また處々に飢饉と地震とあらん、
    これ等はみな産婦の苦難の始めなり。

                                         マタイ24:8

グラグラグラと大きな揺れを感じて目が覚めた。
アー、地震だ!!
どうなることか・・・・・、
寝たまま身を任せる。

ようやく鎮まったのを見計らったのち、起き上がる。
気付くと停電用のオレンジ色の電球が点灯している。
時計を見る。9月6日 午前3時10分頃(正確には午前3時8分)。
家族みんな廊下(広いのでホール)に出て、無事を確かめ合う。

ザーッと見渡して被害がないかどうかを見る。
ある、ある、有った。
リビングには、食器棚からグラスや湯呑み茶碗が落ちて割れ、
私の部屋では、箪笥の飾り棚や本棚の中で写真やCDなどが倒れている。

片付けは、翌朝明るくなってから始めた。
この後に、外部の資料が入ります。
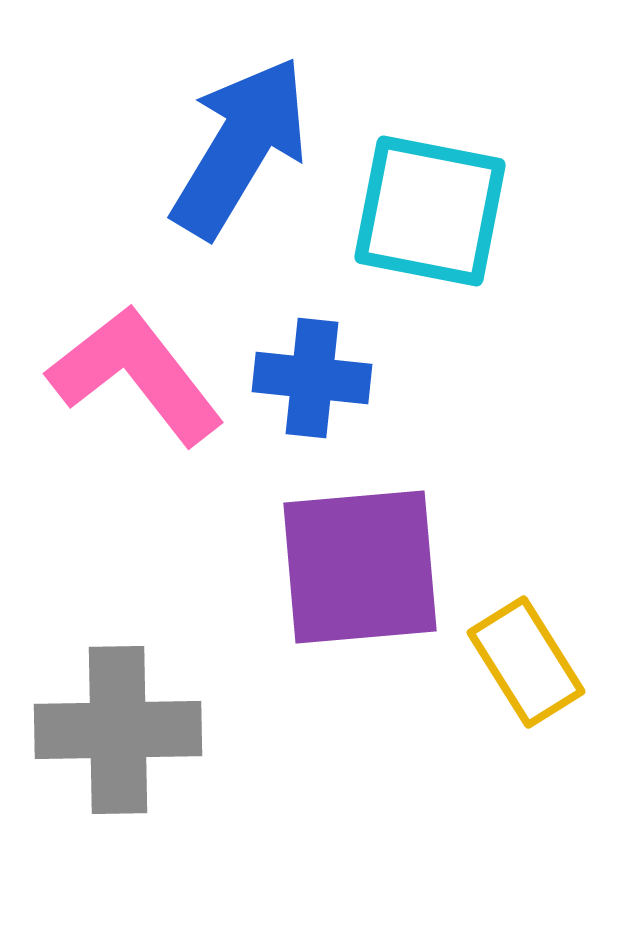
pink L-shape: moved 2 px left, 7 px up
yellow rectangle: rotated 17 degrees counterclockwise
大層なことは無かったが、
被害は鐘突堂のタイルが一部剥がれているのが判明したので、
業者に修理を依頼した。(後日フォークリフトを持ってきて修理作業を終えた。)

副牧師たちがメールで信者さん方に連絡を取り、全員の無事を確認した。

この停電の為、テレビは付かず、ネットは繋がらず、
情報らしきものは入らずにいた。
有りがたかったのは水道から水が出、ガスが使えたこと。
それで、食事も温かな物をおいしく頂いた。
地震発生から40時間経った7日の夕刻、漸く電気が復旧され、
明るさが甦り、電灯が灯いた。
 
溜まっていた情報が一気に入ってきた。
北電最大の出力165万Kwを持つ厚真火力発電所が被害に遭い、
連鎖的に他の発電所の機能が阻害され、
北海道全域に亘って298万戸もの大規模停電に至ったという。
一つの島である北海道!出来得る限り自給自足をせねばならない環境に在る。

この地震の為に被害に遭われた方が多くおられる。
震源地の厚真町では、直下型地震のため、山が崩れ、地滑りが起きて、
家ごと押し流されて、多くの方々が亡くなられた。
田畑を失った方も多くおられる。復旧には時間がかかりそうだ。

札幌でも液状化現象が起きて住めなくなった家がある。

厳しい冬の到来を前にして、どのようにして過ごしておられるのかと思うと心が痛む。